Nitro-oleic acid decreases transcription of the angiotensin II type I receptor gene in aortic smooth muscle cells

Abstract

Nitroalkene derivatives of nitro-oleic acid (OA-NO2) regulate pluripotent cell signaling in vivo under physiological and pathological conditions. Angiotensin II type 1 receptor (AT1R) plays an important role in the cardiovascular system. In this study, OA-NO2 reduced the AT1R mRNA level, specifically in primary smooth muscle cells, showing a 70% reduction in rat smooth muscle cells (RASMCs) and a 50% reduction in pig smooth muscle cells (PASMCs). These effects were not observed in CHO cells, which highly express AT1R. The AT1R mRNA decay rate was unchanged after OA-NO2 compared with OA treatment. Nitric oxide (NO) and peroxisome proliferator-activated receptor gamma (PPARγ) did not alter the reduced effects of OA-NO2 on the AT1R mRNA level in SMCs. However, Sp1-mediated activation of the AT1R promoter was reduced in response to OA-NO2 in RASMCs but not 293T cells. In addition, the nuclear factor-kappa B (NF-κB) pathway was involved in the OA-NO2-mediated downregulation of AT1R transcription in SMCs. Taken together, our results demonstrate that OA-NO2 specifically inhibits AT1R mRNA expression in primary smooth muscle cells via the NF-κB pathway.
------------------------------------------------
§ **List of tasks**
(a) Rewrite the paragraph of the nitro-oleic acid abstract that begins "Nitroalkene derivatives of nitro-oleic acid" as a bulleted list that keeps its main findings.
(b) Translate this sentence from the nitro-oleic acid abstract into Spanish: "Angiotensin II type 1 receptor (AT1R) plays an important role in the cardiovascular system."
(c) According to the nitro-oleic acid abstract, by what percentage did OA-NO2 reduce the AT1R mRNA level in rat smooth muscle cells (RASMCs)?
The records that come after this abstract are separate material and have no connection to it.
------------------------------------------------
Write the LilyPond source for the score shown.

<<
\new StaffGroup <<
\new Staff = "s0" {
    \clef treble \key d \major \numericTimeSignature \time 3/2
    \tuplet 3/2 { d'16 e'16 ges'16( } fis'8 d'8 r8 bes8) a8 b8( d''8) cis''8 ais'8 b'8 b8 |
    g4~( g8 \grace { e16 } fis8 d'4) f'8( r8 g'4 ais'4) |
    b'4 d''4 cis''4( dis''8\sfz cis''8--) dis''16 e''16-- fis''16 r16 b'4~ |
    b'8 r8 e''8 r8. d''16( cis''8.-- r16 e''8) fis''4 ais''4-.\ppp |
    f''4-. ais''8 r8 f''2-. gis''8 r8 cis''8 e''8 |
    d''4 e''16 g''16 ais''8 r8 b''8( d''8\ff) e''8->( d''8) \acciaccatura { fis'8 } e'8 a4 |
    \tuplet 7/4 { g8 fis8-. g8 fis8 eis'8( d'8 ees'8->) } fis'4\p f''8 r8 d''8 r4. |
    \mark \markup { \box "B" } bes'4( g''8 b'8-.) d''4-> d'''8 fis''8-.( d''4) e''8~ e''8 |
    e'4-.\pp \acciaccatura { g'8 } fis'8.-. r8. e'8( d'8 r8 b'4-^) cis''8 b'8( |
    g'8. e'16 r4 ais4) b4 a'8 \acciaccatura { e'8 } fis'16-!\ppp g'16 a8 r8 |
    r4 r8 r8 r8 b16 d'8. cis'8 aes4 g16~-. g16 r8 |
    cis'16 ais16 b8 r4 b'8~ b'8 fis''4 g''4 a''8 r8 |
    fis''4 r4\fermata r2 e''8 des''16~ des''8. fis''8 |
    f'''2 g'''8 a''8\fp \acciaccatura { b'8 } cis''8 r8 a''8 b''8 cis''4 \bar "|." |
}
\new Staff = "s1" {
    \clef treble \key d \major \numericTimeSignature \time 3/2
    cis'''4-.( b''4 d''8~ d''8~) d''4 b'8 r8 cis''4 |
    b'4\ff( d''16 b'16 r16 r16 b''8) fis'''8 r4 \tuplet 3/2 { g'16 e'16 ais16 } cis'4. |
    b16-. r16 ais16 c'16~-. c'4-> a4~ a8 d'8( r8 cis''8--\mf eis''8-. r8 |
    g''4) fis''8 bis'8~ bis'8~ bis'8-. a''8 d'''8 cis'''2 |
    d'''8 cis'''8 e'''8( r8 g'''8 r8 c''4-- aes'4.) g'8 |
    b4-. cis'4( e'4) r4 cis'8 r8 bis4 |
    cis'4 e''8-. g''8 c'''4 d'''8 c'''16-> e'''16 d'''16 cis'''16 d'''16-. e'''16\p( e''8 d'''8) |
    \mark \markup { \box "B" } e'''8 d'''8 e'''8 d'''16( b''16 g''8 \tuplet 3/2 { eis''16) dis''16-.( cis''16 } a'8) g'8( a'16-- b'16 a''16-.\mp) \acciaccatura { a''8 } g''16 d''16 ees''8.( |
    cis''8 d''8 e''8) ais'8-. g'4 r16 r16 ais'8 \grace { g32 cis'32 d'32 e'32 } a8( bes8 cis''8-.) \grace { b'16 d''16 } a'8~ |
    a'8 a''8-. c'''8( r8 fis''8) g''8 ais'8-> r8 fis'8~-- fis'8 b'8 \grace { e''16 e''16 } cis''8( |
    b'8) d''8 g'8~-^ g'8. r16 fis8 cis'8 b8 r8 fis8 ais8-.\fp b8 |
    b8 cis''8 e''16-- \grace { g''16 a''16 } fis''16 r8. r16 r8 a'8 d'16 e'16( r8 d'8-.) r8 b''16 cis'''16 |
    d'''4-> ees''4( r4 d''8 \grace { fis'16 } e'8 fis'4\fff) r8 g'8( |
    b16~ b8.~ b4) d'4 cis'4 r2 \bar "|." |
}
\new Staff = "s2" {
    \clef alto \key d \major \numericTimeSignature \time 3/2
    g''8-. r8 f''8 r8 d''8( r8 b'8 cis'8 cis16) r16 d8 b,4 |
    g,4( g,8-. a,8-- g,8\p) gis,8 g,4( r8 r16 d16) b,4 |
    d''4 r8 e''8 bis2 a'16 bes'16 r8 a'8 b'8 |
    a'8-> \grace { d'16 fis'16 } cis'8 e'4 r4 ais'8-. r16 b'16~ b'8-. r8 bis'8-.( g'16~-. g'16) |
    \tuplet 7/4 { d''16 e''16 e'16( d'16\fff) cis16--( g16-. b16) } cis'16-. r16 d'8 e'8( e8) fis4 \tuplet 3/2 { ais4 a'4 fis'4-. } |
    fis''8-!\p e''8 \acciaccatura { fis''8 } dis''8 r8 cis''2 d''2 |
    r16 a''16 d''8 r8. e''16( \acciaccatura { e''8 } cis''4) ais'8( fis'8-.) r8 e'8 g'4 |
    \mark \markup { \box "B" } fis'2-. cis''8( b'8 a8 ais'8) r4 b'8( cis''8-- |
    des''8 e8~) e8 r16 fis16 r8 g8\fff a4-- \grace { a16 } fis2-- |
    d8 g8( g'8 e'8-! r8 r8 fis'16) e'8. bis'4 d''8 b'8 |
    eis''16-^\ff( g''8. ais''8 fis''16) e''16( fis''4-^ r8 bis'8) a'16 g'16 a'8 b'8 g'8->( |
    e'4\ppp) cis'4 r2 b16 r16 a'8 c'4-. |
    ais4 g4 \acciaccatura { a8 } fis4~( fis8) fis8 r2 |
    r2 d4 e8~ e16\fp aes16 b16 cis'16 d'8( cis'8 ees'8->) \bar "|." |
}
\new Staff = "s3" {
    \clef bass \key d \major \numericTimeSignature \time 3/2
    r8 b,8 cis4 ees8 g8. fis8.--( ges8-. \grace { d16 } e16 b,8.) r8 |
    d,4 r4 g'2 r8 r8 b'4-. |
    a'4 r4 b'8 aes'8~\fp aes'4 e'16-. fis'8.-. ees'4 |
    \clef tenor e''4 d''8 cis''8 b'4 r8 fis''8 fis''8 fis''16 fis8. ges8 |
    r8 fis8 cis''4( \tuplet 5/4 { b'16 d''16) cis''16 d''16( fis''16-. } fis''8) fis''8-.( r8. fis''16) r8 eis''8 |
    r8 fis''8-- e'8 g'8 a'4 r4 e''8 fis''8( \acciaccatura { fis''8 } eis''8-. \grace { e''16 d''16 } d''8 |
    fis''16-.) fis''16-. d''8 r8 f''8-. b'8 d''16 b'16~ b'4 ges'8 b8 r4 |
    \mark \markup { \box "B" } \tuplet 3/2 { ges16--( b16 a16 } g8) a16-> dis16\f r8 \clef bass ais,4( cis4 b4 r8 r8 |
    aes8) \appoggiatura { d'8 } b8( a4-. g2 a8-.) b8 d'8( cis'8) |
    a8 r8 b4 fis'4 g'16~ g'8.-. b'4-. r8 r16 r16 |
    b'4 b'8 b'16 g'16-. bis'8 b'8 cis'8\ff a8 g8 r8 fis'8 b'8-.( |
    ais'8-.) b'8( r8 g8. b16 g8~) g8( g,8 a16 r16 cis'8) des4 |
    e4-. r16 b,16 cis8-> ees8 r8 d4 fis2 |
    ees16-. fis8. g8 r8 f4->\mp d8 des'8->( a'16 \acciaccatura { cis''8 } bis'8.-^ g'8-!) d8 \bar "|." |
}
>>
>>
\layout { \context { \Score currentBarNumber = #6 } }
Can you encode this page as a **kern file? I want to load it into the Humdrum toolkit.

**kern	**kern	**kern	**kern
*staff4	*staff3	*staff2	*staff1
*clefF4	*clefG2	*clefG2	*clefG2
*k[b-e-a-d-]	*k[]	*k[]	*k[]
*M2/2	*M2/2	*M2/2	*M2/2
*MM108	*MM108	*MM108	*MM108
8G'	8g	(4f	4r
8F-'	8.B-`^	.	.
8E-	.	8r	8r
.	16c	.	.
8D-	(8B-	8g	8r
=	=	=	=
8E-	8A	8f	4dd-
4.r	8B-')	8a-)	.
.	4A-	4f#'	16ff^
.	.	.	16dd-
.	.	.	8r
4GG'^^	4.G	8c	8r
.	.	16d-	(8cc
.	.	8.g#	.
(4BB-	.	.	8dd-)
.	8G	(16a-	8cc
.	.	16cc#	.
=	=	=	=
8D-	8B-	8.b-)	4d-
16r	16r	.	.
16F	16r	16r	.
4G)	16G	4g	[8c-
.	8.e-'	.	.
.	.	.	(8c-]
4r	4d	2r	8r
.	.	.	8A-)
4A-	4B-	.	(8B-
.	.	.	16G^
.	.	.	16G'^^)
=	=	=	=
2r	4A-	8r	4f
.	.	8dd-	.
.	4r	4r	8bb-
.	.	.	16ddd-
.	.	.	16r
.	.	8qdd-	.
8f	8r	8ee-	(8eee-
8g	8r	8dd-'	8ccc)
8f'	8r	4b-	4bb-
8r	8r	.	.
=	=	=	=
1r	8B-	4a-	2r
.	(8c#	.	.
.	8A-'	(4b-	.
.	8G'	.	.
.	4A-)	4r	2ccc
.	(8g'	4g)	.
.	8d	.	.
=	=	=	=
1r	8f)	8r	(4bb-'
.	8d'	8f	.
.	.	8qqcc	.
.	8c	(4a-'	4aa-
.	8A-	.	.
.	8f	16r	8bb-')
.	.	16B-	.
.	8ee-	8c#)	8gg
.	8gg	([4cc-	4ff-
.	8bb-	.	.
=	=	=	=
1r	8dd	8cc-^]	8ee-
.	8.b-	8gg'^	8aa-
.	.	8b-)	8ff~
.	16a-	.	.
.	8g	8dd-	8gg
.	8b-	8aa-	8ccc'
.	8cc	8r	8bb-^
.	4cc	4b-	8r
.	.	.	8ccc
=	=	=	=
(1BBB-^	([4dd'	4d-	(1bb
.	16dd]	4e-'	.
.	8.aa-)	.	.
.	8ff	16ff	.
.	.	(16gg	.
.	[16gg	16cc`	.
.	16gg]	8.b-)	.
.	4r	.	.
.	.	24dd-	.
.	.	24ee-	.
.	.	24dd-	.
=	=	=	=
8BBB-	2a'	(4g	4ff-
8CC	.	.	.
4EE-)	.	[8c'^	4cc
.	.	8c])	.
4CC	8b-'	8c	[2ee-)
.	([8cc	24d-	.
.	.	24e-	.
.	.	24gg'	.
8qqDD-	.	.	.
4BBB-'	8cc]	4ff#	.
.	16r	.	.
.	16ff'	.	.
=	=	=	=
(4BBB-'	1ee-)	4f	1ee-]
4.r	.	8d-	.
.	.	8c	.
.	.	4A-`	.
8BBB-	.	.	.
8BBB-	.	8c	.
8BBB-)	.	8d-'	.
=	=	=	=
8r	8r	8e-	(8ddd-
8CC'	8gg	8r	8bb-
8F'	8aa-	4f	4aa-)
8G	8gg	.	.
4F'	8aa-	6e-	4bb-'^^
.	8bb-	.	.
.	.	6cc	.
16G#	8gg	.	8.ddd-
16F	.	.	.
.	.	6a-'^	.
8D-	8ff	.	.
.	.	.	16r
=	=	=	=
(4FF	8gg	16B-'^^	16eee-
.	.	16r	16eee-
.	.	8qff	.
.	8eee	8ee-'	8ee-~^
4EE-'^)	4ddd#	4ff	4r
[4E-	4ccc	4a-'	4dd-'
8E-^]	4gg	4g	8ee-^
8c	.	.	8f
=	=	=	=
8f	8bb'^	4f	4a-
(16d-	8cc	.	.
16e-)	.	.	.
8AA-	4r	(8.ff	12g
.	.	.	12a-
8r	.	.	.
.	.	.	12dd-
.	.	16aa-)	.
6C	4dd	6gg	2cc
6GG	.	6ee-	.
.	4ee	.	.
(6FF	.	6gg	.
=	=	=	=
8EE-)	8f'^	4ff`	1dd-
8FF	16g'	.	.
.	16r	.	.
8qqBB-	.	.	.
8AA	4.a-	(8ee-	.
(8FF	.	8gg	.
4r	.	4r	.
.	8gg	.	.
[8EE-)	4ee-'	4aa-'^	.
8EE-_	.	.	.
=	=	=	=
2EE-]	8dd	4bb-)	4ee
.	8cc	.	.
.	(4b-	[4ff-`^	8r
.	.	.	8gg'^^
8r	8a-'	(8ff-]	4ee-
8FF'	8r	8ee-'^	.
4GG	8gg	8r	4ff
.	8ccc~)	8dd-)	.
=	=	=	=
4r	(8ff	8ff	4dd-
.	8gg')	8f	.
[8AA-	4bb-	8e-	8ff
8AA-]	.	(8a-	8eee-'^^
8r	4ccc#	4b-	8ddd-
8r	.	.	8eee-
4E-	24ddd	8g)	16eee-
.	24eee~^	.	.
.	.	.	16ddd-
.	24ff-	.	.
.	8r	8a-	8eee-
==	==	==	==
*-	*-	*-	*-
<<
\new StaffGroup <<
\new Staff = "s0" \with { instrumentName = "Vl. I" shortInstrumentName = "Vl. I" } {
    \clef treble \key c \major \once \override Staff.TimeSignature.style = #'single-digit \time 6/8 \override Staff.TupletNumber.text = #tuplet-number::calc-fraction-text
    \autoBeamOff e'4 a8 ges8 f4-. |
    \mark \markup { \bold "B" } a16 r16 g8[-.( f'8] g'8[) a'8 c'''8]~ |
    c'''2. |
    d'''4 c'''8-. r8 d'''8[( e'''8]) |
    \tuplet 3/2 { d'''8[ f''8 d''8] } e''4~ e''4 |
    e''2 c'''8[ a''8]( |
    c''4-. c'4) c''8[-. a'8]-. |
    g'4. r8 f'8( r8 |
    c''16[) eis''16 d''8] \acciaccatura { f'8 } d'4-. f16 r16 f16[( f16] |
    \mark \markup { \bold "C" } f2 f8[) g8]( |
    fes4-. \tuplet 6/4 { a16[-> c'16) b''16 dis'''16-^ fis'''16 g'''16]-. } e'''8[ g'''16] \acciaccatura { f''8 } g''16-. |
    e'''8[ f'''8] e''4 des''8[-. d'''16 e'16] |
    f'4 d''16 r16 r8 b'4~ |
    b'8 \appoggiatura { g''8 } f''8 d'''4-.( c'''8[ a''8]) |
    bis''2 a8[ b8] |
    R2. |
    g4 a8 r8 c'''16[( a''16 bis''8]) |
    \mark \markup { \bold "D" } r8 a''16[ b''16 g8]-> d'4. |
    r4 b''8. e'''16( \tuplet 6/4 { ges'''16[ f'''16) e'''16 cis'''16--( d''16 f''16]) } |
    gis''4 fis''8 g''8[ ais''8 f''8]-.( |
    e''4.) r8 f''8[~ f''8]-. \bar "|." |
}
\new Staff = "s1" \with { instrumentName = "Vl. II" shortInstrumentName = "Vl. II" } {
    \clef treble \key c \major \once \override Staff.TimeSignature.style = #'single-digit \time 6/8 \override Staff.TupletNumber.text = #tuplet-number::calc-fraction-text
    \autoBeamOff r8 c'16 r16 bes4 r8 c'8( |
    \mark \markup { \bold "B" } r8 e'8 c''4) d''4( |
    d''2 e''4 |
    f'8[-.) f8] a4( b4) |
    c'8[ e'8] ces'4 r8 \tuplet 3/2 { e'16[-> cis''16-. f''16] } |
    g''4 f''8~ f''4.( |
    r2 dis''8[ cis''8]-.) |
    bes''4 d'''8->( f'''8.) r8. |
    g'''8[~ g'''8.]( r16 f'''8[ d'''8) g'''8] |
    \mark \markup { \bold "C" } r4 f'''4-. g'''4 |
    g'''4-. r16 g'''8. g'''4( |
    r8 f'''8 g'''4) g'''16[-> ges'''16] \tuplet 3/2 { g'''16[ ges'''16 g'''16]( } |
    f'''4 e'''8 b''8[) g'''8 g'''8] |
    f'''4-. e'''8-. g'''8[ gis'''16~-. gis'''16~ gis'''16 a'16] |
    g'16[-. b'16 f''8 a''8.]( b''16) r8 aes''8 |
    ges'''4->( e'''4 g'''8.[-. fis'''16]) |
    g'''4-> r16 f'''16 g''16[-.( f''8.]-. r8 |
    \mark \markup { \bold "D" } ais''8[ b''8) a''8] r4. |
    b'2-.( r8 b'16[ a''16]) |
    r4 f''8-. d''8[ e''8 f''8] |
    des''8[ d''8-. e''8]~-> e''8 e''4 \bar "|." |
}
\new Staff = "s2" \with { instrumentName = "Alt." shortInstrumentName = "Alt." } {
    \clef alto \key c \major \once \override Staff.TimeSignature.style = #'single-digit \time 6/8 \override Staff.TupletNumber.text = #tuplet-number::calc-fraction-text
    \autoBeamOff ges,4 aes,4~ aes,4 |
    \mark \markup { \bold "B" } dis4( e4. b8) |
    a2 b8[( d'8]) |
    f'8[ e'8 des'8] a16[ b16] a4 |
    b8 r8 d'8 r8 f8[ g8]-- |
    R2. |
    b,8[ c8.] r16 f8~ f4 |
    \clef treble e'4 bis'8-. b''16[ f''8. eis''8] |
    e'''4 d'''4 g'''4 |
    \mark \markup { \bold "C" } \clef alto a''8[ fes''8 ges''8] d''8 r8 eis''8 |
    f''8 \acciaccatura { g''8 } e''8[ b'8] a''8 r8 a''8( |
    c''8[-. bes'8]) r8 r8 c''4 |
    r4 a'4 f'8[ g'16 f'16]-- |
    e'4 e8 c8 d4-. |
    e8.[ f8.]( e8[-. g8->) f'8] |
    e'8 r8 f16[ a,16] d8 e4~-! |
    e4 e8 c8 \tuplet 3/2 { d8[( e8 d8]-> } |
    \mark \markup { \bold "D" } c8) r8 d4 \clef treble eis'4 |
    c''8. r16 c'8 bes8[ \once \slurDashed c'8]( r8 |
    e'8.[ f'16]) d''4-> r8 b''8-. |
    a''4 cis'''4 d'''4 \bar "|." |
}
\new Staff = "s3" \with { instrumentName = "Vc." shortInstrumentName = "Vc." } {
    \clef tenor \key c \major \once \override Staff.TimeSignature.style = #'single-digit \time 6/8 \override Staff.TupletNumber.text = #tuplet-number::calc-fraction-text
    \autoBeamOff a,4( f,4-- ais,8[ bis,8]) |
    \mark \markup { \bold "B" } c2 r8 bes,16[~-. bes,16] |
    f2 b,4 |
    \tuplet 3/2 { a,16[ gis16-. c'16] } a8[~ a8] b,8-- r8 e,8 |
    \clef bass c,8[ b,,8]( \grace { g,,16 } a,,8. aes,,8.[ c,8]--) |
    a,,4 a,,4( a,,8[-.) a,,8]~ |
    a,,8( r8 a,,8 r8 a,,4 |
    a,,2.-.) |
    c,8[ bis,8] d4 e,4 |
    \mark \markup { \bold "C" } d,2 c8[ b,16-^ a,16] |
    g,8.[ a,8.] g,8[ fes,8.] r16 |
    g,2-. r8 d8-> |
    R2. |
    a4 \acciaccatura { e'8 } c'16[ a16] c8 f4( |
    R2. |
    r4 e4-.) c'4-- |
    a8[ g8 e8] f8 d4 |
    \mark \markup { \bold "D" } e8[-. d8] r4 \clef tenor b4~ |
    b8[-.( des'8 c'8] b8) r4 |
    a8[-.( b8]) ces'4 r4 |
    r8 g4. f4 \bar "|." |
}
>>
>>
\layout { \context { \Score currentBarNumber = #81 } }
------------------------------------------------
§ **Problem solutions**
(a)
- Nitroalkene derivatives of nitro-oleic acid (OA-NO2) regulate pluripotent cell signaling in vivo under physiological and pathological conditions.
- The angiotensin II type 1 receptor (AT1R) plays an important role in the cardiovascular system.
- OA-NO2 reduced AT1R mRNA levels specifically in primary smooth muscle cells: by 70% in rat smooth muscle cells (RASMCs) and by 50% in pig smooth muscle cells (PASMCs).
- The effect did not occur in CHO cells, which highly express AT1R.
- The AT1R mRNA decay rate was unchanged after OA-NO2 treatment compared with OA treatment.
- Nitric oxide (NO) and PPARγ did not alter the reducing effect of OA-NO2 on AT1R mRNA in smooth muscle cells.
- OA-NO2 reduced Sp1-mediated activation of the AT1R promoter in RASMCs but not in 293T cells.
- The NF-κB pathway was involved in the OA-NO2-mediated downregulation of AT1R transcription in smooth muscle cells.
- Conclusion: OA-NO2 specifically inhibits AT1R mRNA expression in primary smooth muscle cells via the NF-κB pathway.

(b) El receptor de angiotensina II tipo 1 (AT1R) desempeña un papel importante en el sistema cardiovascular.

(c) It reduced the level by 70%.